Webmind might have wrestled mightily with what to do next—but its response appeared instantaneously. Greetings and felicitations.

Caitlin smiled. “It’s read all of Project Gutenberg,” she said. “Its language tends to be dated.”

“Sweetheart,” her mother said gently, “that could be anyone.”

“It’s read all of Wikipedia, too,” Caitlin said. “Ask it something that no human being could find quickly online.”

“The Wikipedia entry on any topic is usually the first Google hit,” her mom said. “If this guy’s got a fast enough connection, he could find anything quickly.”

“Ask it a question, Dad. Something technical.”

He seemed to hesitate, as if wondering whether to go along with this nonsense or not. Finally, he said, “Are heterotic strings open or closed?”

Caitlin started to type. “How do you spell that?”

“H-e-t-e-r-o-t-i-c.”

She finished typing the question, but didn’t press enter. “Now, watch how fast it answers—it won’t be searching, it’ll know it.” She sent the question, and the word closed appeared at once.

“Fifty-fifty shot,” said her mother.

Caitlin was getting pissed again. There had to be an easy way to prove what she was saying.

And there was!

“Okay, look, Mom—my webcam is off, see?”

Her mother nodded.

“Okay, now hold up some fingers—any number.”

Her mom looked surprised, then did what she was asked. Caitlin glanced at her, then typed, “How many fingers is my mom holding up?”

The numeral three appeared instantly.

“Which ones?” typed Caitlin.

The text “Index, middle, ring” popped into the window.

Her mother made that round-mouth look again. Caitlin had Webmind repeat the stunt three times, and it got the answers right, even when she made the devil’s horns gesture with her index and baby fingers.

Caitlin’s mother sat down on the edge of the bed, and her father crossed the room and leaned against one of the blank walls, which, she had learned, were a color called cornflower blue.

“Sweetheart,” her mother said, gently. “Okay, somebody is intercepting the signal your eyePod is putting out. I grant you that, but—”

“The eyePod signal is just my retinal datastream,” Caitlin said. “Even if someone was intercepting it, they wouldn’t be able to decode it.”

“If it’s somebody at the University of Tokyo, they might have access to Masayuki’s algorithms,” her mother said. “There are con artists everywhere.
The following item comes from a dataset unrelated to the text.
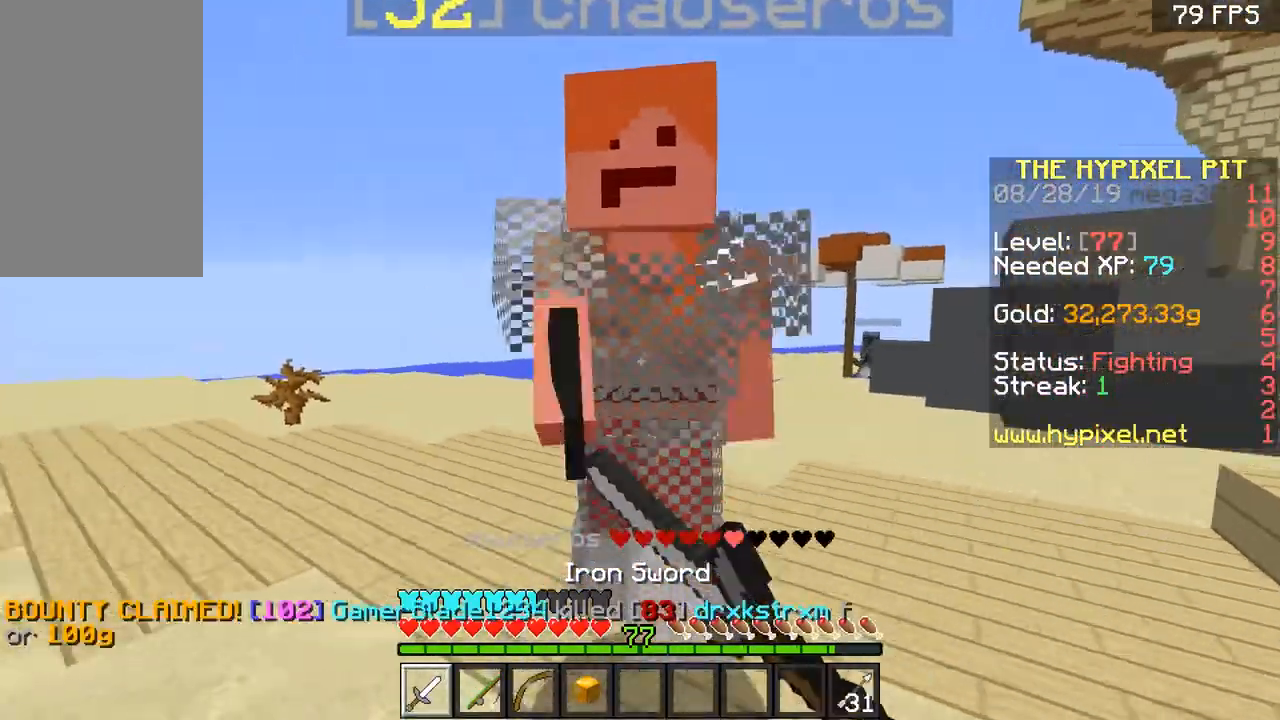
{"keys": ["w"], "mouse": ["left"], "events": [[33, "mouse_left", "down"], [33, "w", "down"], [133, "d", "down"], [133, "mouse_left", "up"], [133, "w", "up"], [166, "mouse_left", "down"], [250, "d", "up"], [250, "mouse_left", "up"], [250, "w", "down"], [283, "d", "down"], [283, "mouse_left", "down"], [333, "w", "up"], [383, "d", "up"], [433, "mouse_left", "up"], [433, "w", "down"], [483, "mouse_left", "down"]]}
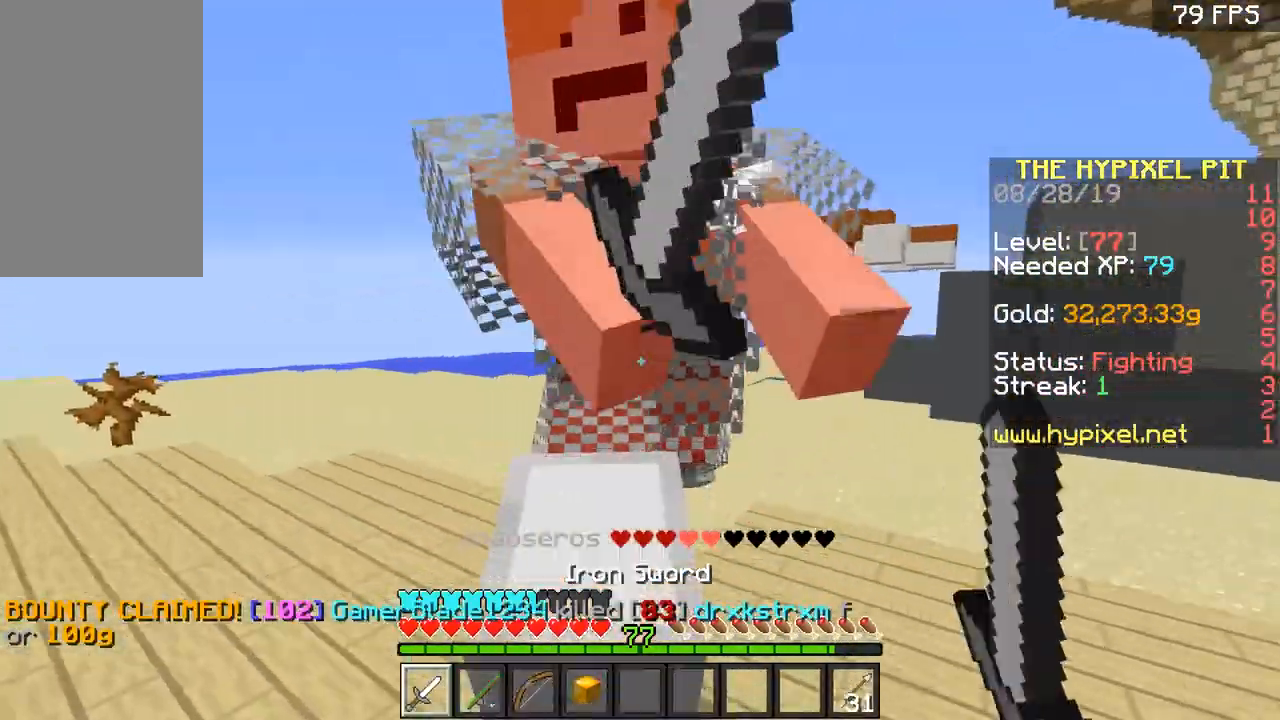
{"keys": ["w"], "mouse": [], "events": [[84, "mouse_left", "up"], [134, "a", "down"], [134, "mouse_left", "down"], [184, "a", "up"], [184, "d", "down"], [184, "mouse_left", "up"], [234, "mouse_left", "down"], [284, "d", "up"], [334, "mouse_left", "up"], [384, "d", "down"], [384, "mouse_left", "down"], [434, "d", "up"], [434, "w", "up"], [484, "mouse_left", "up"], [484, "w", "down"]]}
And, honey, this is exactly how a certain type of Internet crook works. They find people who are… misunderstood. People who are brilliant, but don’t fit in well in the regular nine-to-five world.”

“Mom, it’s real—really.”

Her mother shook her head. “I know it seems real. The standard ploy is to come on to such a person in email or a chat room saying they’ve noticed how clever and insightful they are, how they— forgive me—how they see things that others don’t. One version has the scammer pretending to be a recruiter for the CIA; I have a friend who had her bank account cleared out after she gave up information supposedly for a security check. It’s exactly what these people do: they try to make you feel like you’re special—like you’re the most special person on the planet. And then they take you for everything you’ve got.”

“Well, first, my bank account has, like, two hundred dollars in it, so who cares? And, second, Jesus, Mom, this is real.”

“That’s why it works,” her mother said. “Because it seems real.”

“For God’s sake,” Caitlin said. She swiveled in her chair. “Dad?” she said imploringly. Yes, he was hard to deal with; yes, he was a cold fish. But, as she’d once overheard a university student say about why he’d taken one of his courses, he was Malcolm Fucking Decter: he was a genius. He surely knew how to definitively test a hypothesis, no matter how outlandish it might seem. “You’re a scientist,” she said. “Prove one of us wrong.” She got out of her chair and motioned for him to sit down in front of the keyboard.

“All right,” he said. “Are you logging your IM sessions?”

“I always do,” said Caitlin.

He nodded. He clearly realized that if Caitlin was right, the record of the initial contact with Webmind would be of enormous scientific value.

“Do not watch me type,” he said, taking the seat. At first she thought he was being his normal autistic self —since acquiring sight, she’d had to train herself not to look at him—but he went on: “Stare at the wall while I do this.”

She sat down on the bed next to her mother and did as he’d asked.

“Where’s Word?” he said.

Silly man was probably looking for a desktop icon, but Caitlin hadn’t needed them when she was blind, and a Windows wizard had cleared most of them away ages ago. “It’s the third choice down on the Start menu.”

She heard keyclicks, and lots of backspacing—her backspace key made a slightly different sound than the smaller, alphabetic ones.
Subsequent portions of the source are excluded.